Лёха поднялся, отбросил одеяло на кровать. Дуся отвернулась, старательно пряча глаза. Он был обнажен по пояс, и ей не хотелось на него глядеть. То есть, очень хотелось, конечно, еще разок посмотреть на красивое мужское тело, но она упрямо не признавала этого желания. Еще чего! И никакой он не симпатичный, обычный парень. Чего она так боится его?
В том-то и дело… Не самого Лёху боялась Дуняша, а его привлекательности. Лгать себе-то какой смысл? Нравился он ей, ладошки вон аж зудело, до того тянуло прикоснуться к литым бицепсам или потрогать сильные плечи, грудь с черными волосками погладить. Грешные мысли сбивали с толку. Не о том надо сейчас думать.
— Чё сбежала сразу? — усмехнулся Змей, надвигаясь на неё, и прижимая руку к раненому плечу. — ночь в одной постели провели, и ни хрена, а щас вдруг страшным я стал?
— Я тебя не боюсь. — заявила Дуся, и отчасти это было правдой. — как ты себя чувствуешь?
— Паршиво. — поморщился он, покосившись на повязку. — ноет, сука. Ты бы проявила чуток заботы, что ли…
— Я тебе вчера пулю вытащила, этого что, мало? — возмутилась она, прижавшись спиной к выемке стены между окном и шкафом.
— А поцелуй утешительный забыла? — блестя веселыми глазами, подмигнул ей Змей.
— Не заслужил! — дрожащим голоском отрезала Евдокия, понимая, что эта игра может превратиться в нечто более волнующее, вот как вчера, например.
Что еще хуже, она была даже не прочь пошалить.

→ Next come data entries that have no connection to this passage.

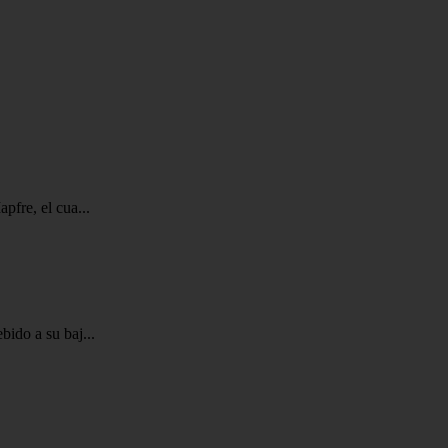
fre, el cua...
ido a su baj...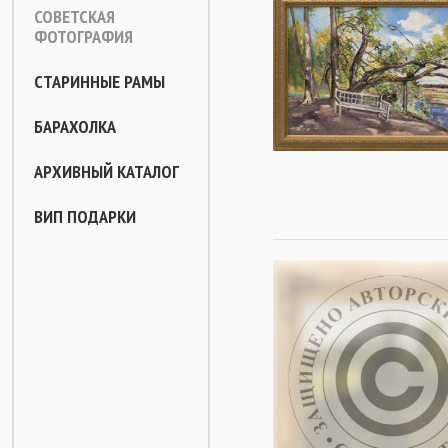
СОВЕТСКАЯ
ФОТОГРАФИЯ
СТАРИННЫЕ РАМЫ
БАРАХОЛКА
АРХИВНЫЙ КАТАЛОГ
ВИП ПОДАРКИ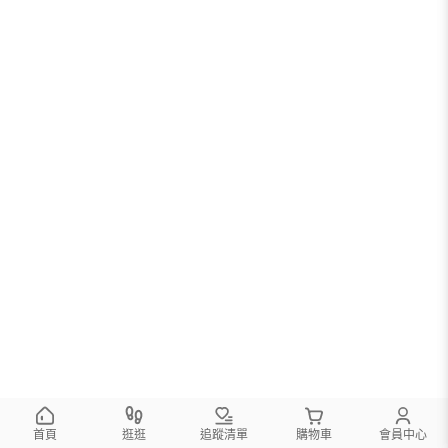
首頁
逛逛
追蹤清單
購物車
會員中心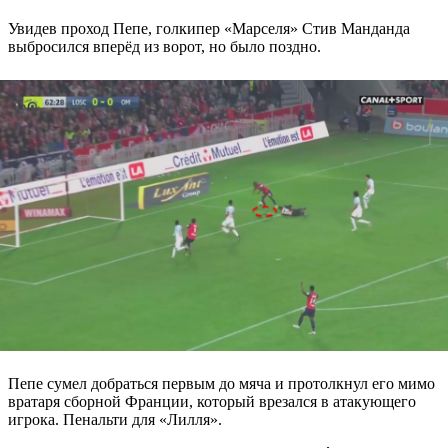
Увидев проход Пепе, голкипер «Марселя» Стив Манданда
выбросился вперёд из ворот, но было поздно.
Пепе сумел добраться первым до мяча и протолкнул его мимо
вратаря сборной Франции, который врезался в атакующего
игрока. Пенальти для «Лилля».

Её влекло к Лёхе, и, сколько бы, не уговаривала себя, что он бандит, негодяй, и надо бы от него держаться на расстоянии, сердечко, глупое, сладко замирало, когда он рядом был. И вот так смотрел, нет, скорее, алчно пожирал взглядом.

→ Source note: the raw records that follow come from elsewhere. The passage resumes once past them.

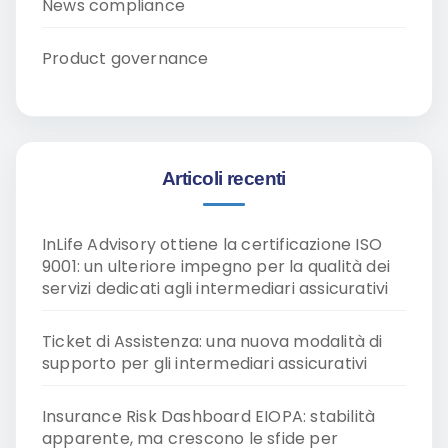
News compliance
Product governance
Articoli recenti
InLife Advisory ottiene la certificazione ISO
9001: un ulteriore impegno per la qualità dei
servizi dedicati agli intermediari assicurativi
Ticket di Assistenza: una nuova modalità di
supporto per gli intermediari assicurativi
Insurance Risk Dashboard EIOPA: stabilità
apparente, ma crescono le sfide per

Лёха сделал последний шаг, загородил собой свет, одна его ладонь уперлась в подоконник, другая легла на Дусину поясницу. Одежда плюхнулась к её ногам. Девушка вытянулась по струнке, растопыренными пальчиками прижалась к прохладным обоям. Парень пристально её рассматривал, легонько провел подушечкой большого пальца от подбородка до губ. Очертил контуры ротика, чуть надавил, заставив приоткрыть, и она нервно рассмеялась.
Дуняша была уверена, что Лёха её поцелует. Веки налились тяжестью, начали опускаться, и она зажмурилась. Целовалась по-настоящему раз всего, с Егором, он живёт в соседнем подъезде, и летом ухлестывал за нею. Но тот поцелуй её оттолкнул, вызвал неприятные ощущения слюнявых губ, похожих на осьминога, и противного языка, зачем-то засунутого Егором ей в рот. К тому же, от мальчишки пахло кисло, омерзительно, и Дуся запретила ему трогать её.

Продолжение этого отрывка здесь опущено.